I’m using HuggingFace to deploy livebooks. I have a HuggingFace space created using the Install Livebook button on the livebook home page. I create notebooks using the New button option in the deployment and pick autosave in the notebook settings.
After a few days of inactivity, the space is set to sleep by HF automatically. However, when I run the space again, the notebooks are no longer there.
Maybe there’s a setting I need to change?

jonatanklosko · August 14, 2023, 11:15am

Hey @aar2dee2, by default files on Hugging Face Space are not persisted. You can enable persistent storage in the settings, but it is billed. Alternatively you can configure an S3 bucket (or anything S3-compatible) as an additional file system (in Livebook Settings) and keep the notebooks there. Note that the settings are saved in a file, so you’d need to redo the settings on every restart, but we plan to make it configurable via env var (Add startup filesystems · Issue #2143 · livebook-dev/livebook · GitHub), so you’d set it once in the HF Space settings.

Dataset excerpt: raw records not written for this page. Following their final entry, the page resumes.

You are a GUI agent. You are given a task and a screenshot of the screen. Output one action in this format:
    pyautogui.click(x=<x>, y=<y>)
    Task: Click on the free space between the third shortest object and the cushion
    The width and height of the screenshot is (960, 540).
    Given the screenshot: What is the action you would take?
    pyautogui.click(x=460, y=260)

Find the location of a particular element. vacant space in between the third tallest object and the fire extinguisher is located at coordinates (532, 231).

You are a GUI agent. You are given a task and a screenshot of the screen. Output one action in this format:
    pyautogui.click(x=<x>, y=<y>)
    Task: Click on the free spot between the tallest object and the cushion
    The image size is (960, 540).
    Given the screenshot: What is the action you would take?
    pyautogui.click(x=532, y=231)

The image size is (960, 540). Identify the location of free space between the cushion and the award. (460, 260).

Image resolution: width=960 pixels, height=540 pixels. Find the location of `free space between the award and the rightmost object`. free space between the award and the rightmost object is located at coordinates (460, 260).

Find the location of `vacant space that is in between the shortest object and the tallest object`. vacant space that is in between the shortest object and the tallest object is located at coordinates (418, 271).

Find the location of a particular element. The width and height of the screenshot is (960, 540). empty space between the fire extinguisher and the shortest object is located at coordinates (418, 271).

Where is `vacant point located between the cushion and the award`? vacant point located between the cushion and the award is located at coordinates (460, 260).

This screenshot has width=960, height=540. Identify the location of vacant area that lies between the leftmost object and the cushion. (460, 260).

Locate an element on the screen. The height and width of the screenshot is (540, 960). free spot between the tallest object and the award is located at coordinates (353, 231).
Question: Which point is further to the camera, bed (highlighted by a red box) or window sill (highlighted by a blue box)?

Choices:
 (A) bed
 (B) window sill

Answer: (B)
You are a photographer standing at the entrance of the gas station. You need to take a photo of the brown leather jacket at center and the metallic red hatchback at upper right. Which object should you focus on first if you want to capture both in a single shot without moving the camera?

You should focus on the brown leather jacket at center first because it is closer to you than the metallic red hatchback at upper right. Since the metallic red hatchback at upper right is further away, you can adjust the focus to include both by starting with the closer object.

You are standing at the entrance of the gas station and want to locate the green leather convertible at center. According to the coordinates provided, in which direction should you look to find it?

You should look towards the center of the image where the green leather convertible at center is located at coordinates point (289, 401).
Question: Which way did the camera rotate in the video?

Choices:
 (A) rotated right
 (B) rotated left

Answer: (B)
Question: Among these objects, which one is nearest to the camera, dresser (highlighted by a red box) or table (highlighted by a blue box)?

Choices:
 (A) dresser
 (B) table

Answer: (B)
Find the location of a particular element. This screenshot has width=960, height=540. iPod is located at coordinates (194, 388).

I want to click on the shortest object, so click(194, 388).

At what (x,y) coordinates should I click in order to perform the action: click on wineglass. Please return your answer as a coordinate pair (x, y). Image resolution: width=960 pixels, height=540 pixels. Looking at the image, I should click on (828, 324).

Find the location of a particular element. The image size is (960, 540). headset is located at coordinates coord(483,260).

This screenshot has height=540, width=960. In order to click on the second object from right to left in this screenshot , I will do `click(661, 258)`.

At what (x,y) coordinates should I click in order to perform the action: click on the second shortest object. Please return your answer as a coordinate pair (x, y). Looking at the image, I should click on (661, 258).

aar2dee2 · August 14, 2023, 12:07pm

thanks, @jonatanklosko!

Curious if you think there’s a way persist the code to a github repo. So I can autosave + commit to Github and load the Livebook from there.
(I know this is somewhat redundant, but a useful hack for now).

Happy to work on a PR for this, if useful.

jonatanklosko · August 14, 2023, 12:23pm

Currently there isn’t. We did consider a GitHub-based file system, where each save would become a commit. The history wouldn’t be clean, but the idea was basically to use GH as plain storage. One reason we did not do it was lack of fine-grained personal access tokens, but these are now available. We are doing some changes to the pluggable storages with regards to Hub and we may revisit GitHub in the future, just not right now : )

aar2dee2 · August 14, 2023, 12:34pm

thank you!

w0rd-driven · August 14, 2023, 2:29pm

I’ve had ideas to do this as an app combined with Kino supervised processes. You’d want something that watches the filesystem for changes, a lot like how Phoenix hot reloading works. Once you detect a change after a threshold, git commit and git push.

You could get away with a naive approach pretty quickly because there’s now the egit library to manipulate git. There was also a git-sync set of shell scripts I believe so pieces are definitely there, I just haven’t had the free time to work through a PoC.

By being a notebook app you could bake in some customizations like configuring commit templates or things like Slack alerts if something goes wrong. You could even have somewhat of a GUI to do it manually or resolve merge conflicts. There’s a lot of layers to a robust onion.

Huggingface provides you with the repo for the Dockerfile that could be an option in a pinch but I haven’t played with changing that. I’d rather keep mine pure but that’s worth exploring too.

aar2dee2 · August 18, 2023, 5:52am

This is very interesting. Pls reach out if you’re working on a hack. Would love to work together!